### DIRECTIONS FOR THIS TASK
Line by line, the entries below are to be reproduced unaltered.

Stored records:

#####

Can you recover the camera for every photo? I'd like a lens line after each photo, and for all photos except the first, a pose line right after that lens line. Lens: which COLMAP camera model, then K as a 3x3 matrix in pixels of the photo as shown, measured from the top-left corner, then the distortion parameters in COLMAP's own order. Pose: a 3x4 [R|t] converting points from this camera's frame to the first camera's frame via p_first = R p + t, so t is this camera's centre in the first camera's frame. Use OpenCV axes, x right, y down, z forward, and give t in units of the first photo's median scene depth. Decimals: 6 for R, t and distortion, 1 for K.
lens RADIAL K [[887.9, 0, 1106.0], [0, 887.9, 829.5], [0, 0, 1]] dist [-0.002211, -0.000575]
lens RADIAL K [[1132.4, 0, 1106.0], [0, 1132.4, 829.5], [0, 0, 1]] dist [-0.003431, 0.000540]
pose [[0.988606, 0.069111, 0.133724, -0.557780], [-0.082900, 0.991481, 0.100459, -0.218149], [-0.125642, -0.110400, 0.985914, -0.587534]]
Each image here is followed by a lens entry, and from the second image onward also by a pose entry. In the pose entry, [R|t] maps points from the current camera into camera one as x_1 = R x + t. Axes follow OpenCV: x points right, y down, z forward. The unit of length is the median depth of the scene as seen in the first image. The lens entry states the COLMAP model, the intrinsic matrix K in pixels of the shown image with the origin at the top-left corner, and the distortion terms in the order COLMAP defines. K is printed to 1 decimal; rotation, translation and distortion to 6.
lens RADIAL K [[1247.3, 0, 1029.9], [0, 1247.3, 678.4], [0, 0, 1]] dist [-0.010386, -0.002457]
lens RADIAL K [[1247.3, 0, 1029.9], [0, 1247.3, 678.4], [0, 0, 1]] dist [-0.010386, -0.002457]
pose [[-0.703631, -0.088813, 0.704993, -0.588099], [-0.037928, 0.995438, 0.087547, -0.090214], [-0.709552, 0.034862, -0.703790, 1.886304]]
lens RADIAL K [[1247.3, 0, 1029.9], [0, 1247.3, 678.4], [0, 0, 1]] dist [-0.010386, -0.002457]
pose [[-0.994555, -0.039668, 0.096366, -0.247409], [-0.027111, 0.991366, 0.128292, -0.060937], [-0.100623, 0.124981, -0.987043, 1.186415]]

#####

### EXERCISE OUTPUT
Can you recover the camera for every photo? I'd like a lens line after each photo, and for all photos except the first, a pose line right after that lens line. Lens: which COLMAP camera model, then K as a 3x3 matrix in pixels of the photo as shown, measured from the top-left corner, then the distortion parameters in COLMAP's own order. Pose: a 3x4 [R|t] converting points from this camera's frame to the first camera's frame via p_first = R p + t, so t is this camera's centre in the first camera's frame. Use OpenCV axes, x right, y down, z forward, and give t in units of the first photo's median scene depth. Decimals: 6 for R, t and distortion, 1 for K.
lens RADIAL K [[887.9, 0, 1106.0], [0, 887.9, 829.5], [0, 0, 1]] dist [-0.002211, -0.000575]
lens RADIAL K [[1132.4, 0, 1106.0], [0, 1132.4, 829.5], [0, 0, 1]] dist [-0.003431, 0.000540]
pose [[0.988606, 0.069111, 0.133724, -0.557780], [-0.082900, 0.991481, 0.100459, -0.218149], [-0.125642, -0.110400, 0.985914, -0.587534]]
Each image here is followed by a lens entry, and from the second image onward also by a pose entry. In the pose entry, [R|t] maps points from the current camera into camera one as x_1 = R x + t. Axes follow OpenCV: x points right, y down, z forward. The unit of length is the median depth of the scene as seen in the first image. The lens entry states the COLMAP model, the intrinsic matrix K in pixels of the shown image with the origin at the top-left corner, and the distortion terms in the order COLMAP defines. K is printed to 1 decimal; rotation, translation and distortion to 6.
lens RADIAL K [[1247.3, 0, 1029.9], [0, 1247.3, 678.4], [0, 0, 1]] dist [-0.010386, -0.002457]
lens RADIAL K [[1247.3, 0, 1029.9], [0, 1247.3, 678.4], [0, 0, 1]] dist [-0.010386, -0.002457]
pose [[-0.703631, -0.088813, 0.704993, -0.588099], [-0.037928, 0.995438, 0.087547, -0.090214], [-0.709552, 0.034862, -0.703790, 1.886304]]
lens RADIAL K [[1247.3, 0, 1029.9], [0, 1247.3, 678.4], [0, 0, 1]] dist [-0.010386, -0.002457]
pose [[-0.994555, -0.039668, 0.096366, -0.247409], [-0.027111, 0.991366, 0.128292, -0.060937], [-0.100623, 0.124981, -0.987043, 1.186415]]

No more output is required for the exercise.